[EXERCISE REQUIREMENTS] Output the following entries verbatim, line by line, without altering anything.

-- BEGIN --

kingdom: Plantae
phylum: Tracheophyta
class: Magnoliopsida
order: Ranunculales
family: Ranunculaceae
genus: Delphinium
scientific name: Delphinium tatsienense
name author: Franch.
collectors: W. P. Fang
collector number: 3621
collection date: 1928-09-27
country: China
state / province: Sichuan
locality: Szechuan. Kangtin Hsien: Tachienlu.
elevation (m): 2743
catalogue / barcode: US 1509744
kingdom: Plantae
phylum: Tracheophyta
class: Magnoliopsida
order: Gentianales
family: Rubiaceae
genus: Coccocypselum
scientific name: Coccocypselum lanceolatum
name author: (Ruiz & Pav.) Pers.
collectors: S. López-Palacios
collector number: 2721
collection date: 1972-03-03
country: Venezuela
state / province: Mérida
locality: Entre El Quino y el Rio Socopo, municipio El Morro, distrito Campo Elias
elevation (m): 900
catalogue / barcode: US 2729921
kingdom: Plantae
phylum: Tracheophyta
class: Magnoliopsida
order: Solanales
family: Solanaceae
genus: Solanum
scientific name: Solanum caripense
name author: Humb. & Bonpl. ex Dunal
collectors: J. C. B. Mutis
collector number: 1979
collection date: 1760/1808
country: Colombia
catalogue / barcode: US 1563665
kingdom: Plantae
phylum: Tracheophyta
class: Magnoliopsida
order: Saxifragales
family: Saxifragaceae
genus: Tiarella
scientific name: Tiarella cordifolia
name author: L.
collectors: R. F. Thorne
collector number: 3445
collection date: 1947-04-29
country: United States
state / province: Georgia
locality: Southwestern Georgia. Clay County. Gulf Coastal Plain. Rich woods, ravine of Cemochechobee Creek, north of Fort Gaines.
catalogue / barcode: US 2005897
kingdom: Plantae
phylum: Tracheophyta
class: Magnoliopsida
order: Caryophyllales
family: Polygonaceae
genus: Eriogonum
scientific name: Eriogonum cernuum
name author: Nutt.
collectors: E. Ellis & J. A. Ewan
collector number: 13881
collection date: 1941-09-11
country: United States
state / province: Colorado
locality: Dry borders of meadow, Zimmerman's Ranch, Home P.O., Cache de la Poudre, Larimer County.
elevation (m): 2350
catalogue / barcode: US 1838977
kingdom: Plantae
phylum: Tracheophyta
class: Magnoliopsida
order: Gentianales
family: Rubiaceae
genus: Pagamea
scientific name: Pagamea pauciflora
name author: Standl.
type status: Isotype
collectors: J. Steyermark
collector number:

-- END --

[FINISHED TASK]
kingdom: Plantae
phylum: Tracheophyta
class: Magnoliopsida
order: Ranunculales
family: Ranunculaceae
genus: Delphinium
scientific name: Delphinium tatsienense
name author: Franch.
collectors: W. P. Fang
collector number: 3621
collection date: 1928-09-27
country: China
state / province: Sichuan
locality: Szechuan. Kangtin Hsien: Tachienlu.
elevation (m): 2743
catalogue / barcode: US 1509744
kingdom: Plantae
phylum: Tracheophyta
class: Magnoliopsida
order: Gentianales
family: Rubiaceae
genus: Coccocypselum
scientific name: Coccocypselum lanceolatum
name author: (Ruiz & Pav.) Pers.
collectors: S. López-Palacios
collector number: 2721
collection date: 1972-03-03
country: Venezuela
state / province: Mérida
locality: Entre El Quino y el Rio Socopo, municipio El Morro, distrito Campo Elias
elevation (m): 900
catalogue / barcode: US 2729921
kingdom: Plantae
phylum: Tracheophyta
class: Magnoliopsida
order: Solanales
family: Solanaceae
genus: Solanum
scientific name: Solanum caripense
name author: Humb. & Bonpl. ex Dunal
collectors: J. C. B. Mutis
collector number: 1979
collection date: 1760/1808
country: Colombia
catalogue / barcode: US 1563665
kingdom: Plantae
phylum: Tracheophyta
class: Magnoliopsida
order: Saxifragales
family: Saxifragaceae
genus: Tiarella
scientific name: Tiarella cordifolia
name author: L.
collectors: R. F. Thorne
collector number: 3445
collection date: 1947-04-29
country: United States
state / province: Georgia
locality: Southwestern Georgia. Clay County. Gulf Coastal Plain. Rich woods, ravine of Cemochechobee Creek, north of Fort Gaines.
catalogue / barcode: US 2005897
kingdom: Plantae
phylum: Tracheophyta
class: Magnoliopsida
order: Caryophyllales
family: Polygonaceae
genus: Eriogonum
scientific name: Eriogonum cernuum
name author: Nutt.
collectors: E. Ellis & J. A. Ewan
collector number: 13881
collection date: 1941-09-11
country: United States
state / province: Colorado
locality: Dry borders of meadow, Zimmerman's Ranch, Home P.O., Cache de la Poudre, Larimer County.
elevation (m): 2350
catalogue / barcode: US 1838977
kingdom: Plantae
phylum: Tracheophyta
class: Magnoliopsida
order: Gentianales
family: Rubiaceae
genus: Pagamea
scientific name: Pagamea pauciflora
name author: Standl.
type status: Isotype
collectors: J. Steyermark
collector number:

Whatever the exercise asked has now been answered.